BEGIN Text for analysis

Asked to identify their primary job-related concern, 79 percent of Virgin Islands public officers who took a recent survey mentioned insufficient pay.
Those concerns may soon be addressed with the start of a nine-month compensation review for public service employees.
Leaders shared the details of the plan at a launch ceremony on Oct. 10 at the BVI Financial Services Commission offices.
During the event, Premier Dr. Natalio “Sowande” Wheatley said such a review should take place every two to three years, but one hasn’t taken place in the territory for two decades.
Cabinet agreed to a salary review in January 2021, and the premier signed a $302,103 contract with the Trinidad and Tobago-based office of PricewaterhouseCoopers International Limited on Sept. 27.
This contract allowed the Deputy Governor’s Office to engage the company to lead the review, according to DGO Permanent Secretary Sharleen DaBreo-Lettsome.
By the end of the nine months, she added, the territory should have a model for creating a more competitive public service that rewards workers’ competencies rather than focusing on position titles.
The new system will help establish base pay for various jobs while also creating space for performance bonuses and other benefits and helping to plan for compensation to keep pace with inflation and market values over time, according to Ms. DaBreoLettsome.
She added that groups from within the public service will work alongside the consultants.
Compensation for public officers has been a longstanding issue, with teachers holding a “sickout” in November 2021 prompted by overdue stipends and backpay, crumbling infrastructure, and otherwise lacking resources.
Dr. Wheatley acknowledged in his remarks on Oct. 10 that adjusting compensation will affect the territory’s budget.

END Text for analysis
BEGIN Supplied data

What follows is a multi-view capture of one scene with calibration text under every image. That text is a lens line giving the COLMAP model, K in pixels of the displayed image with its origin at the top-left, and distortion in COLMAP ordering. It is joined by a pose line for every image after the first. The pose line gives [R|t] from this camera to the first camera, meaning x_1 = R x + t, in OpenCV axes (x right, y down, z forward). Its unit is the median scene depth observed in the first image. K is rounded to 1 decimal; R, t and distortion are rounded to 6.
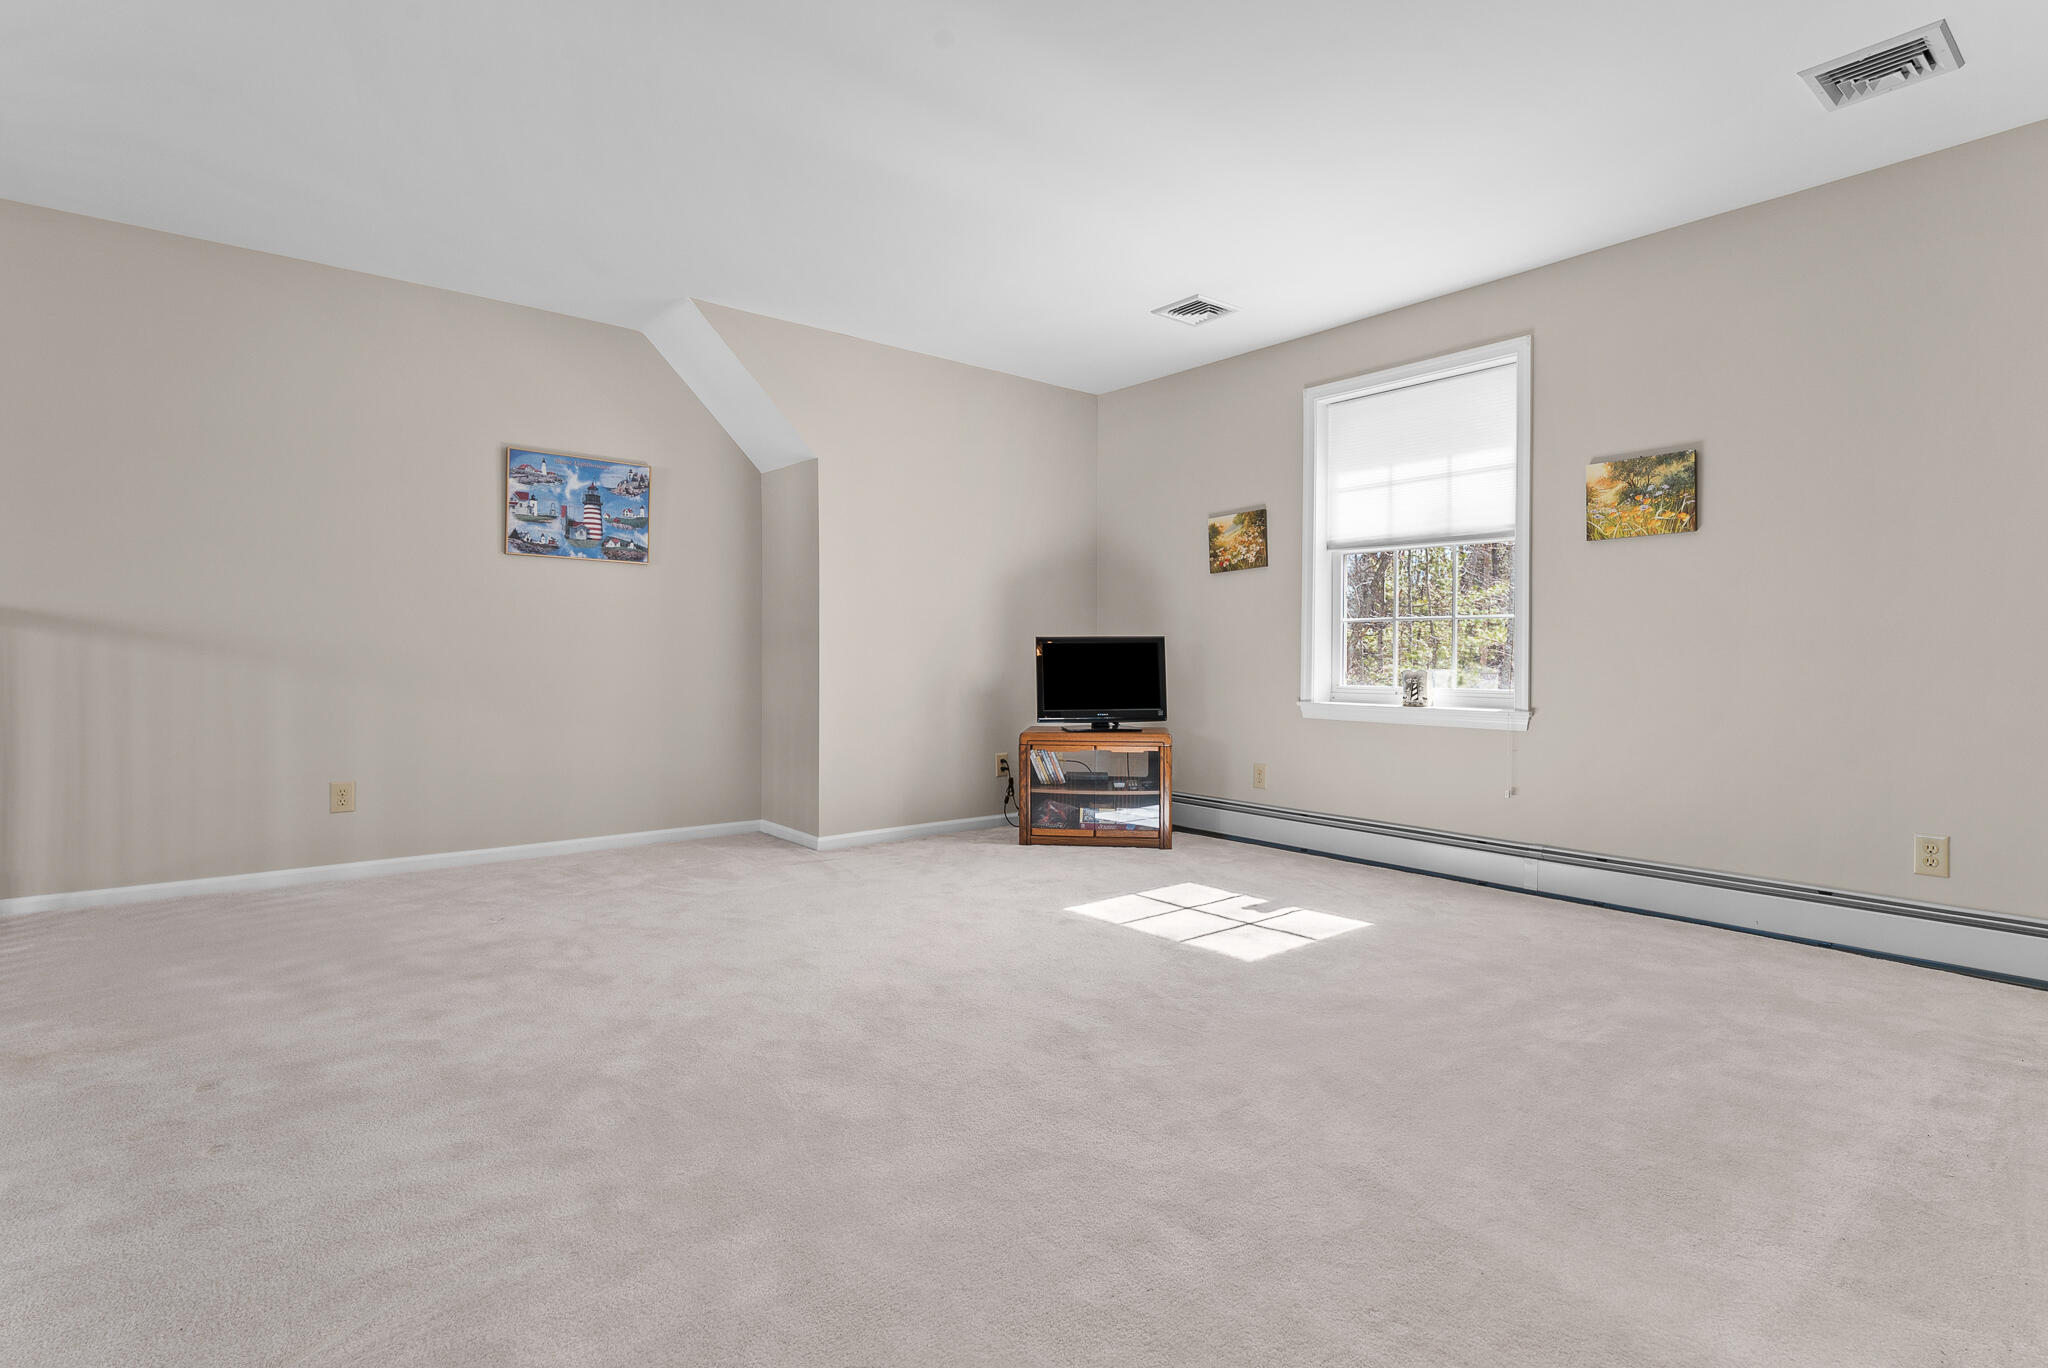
lens RADIAL K [[986.5, 0, 1024.0], [0, 986.5, 684.0], [0, 0, 1]] dist [0.000129, 0.000040]
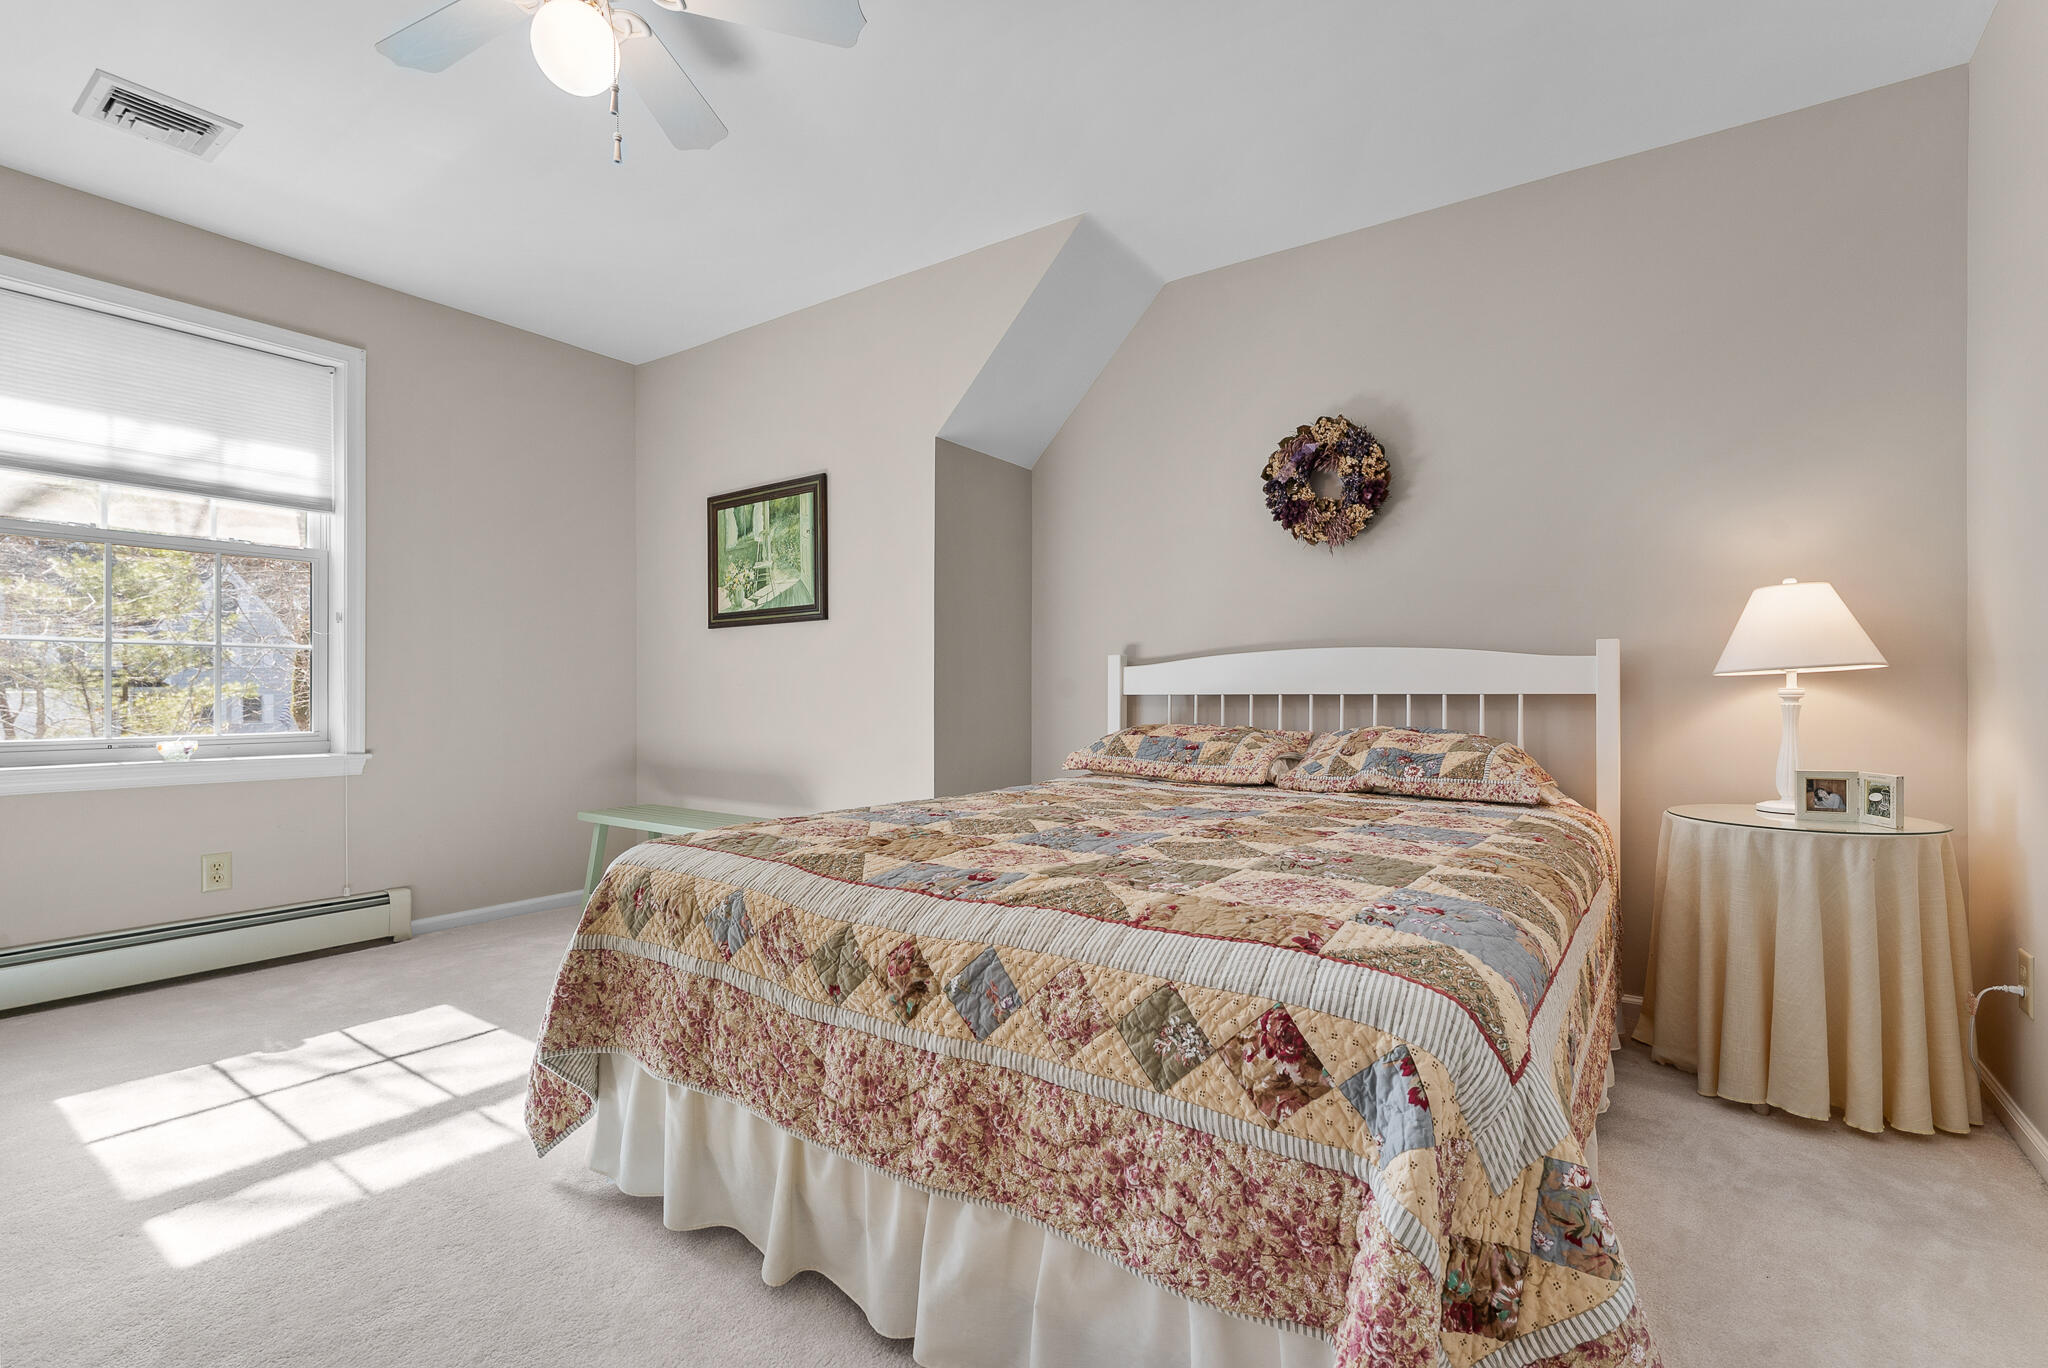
lens RADIAL K [[939.4, 0, 1024.0], [0, 939.4, 684.0], [0, 0, 1]] dist [-0.001387, -0.000136]
pose [[-0.273451, 0.000423, 0.961886, -0.490409], [0.013733, 0.999900, 0.003465, -0.030729], [-0.961788, 0.014157, -0.273430, 0.615185]]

END Supplied data

Task set:
• A. Answer each question from the article on the public service pay review, one answer per line:
(i) What percentage of surveyed public officers named insufficient pay as their primary job-related concern?
(ii) On what date did the premier sign the contract with PricewaterhouseCoopers?
(iii) In what month and year did teachers hold a "sickout"?
• B. Resume the article on the public service pay review, writing on from its final sentence.
The lines have no part in this exercise.

Set of answers:
• A.
(i) 79 percent
(ii) Sept. 27
(iii) November 2021

• B.
However, he noted that much has changed since the last review in 2002. The population has grown significantly, and the demand for public services has grown with it, he said.
He added that signing the contract cemented the government’s commitment to proper compensation.
“Some say we cannot afford to compensate public officers what they are worth. To them, I say we cannot afford not to,” he said. “Every month, we lose a high-quality public officer to the private sector or even to the United States, Canada or the United Kingdom. In order to retain the best talent, you have to provide fair compensation and benefits. We must also bring more value to the critical areas that help our society to grow.”
Ms. DaBreo-Lettsome said a 2017 survey showed about 2,400 people were working with the public service. A report on last year’s Standing Finance Committee deliberations late last year showed that 300 officers were in a position to retire and another 300 were approaching the 20-year mark.
“This is quite a serious situation for us to consider, and we must have ways of continuing to build capacity and ensuring that we are maintaining the level of quality of public officers as we move forward,” Ms. DaBreo-Lettsome said.
Dr. Wheatley said affirmation needs to come in ways besides a paycheque as well, including lifting morale and creating a “culture of excellence.”
The premier said he looks forward to working with the Civil Service Association, the BVI Teachers Union, the Police Welfare Association and other advocacy groups to assess their needs.
Governor John Rankin agreed that the review is needed to help support a top-class public service that values the importance of technical and specialist skills as well.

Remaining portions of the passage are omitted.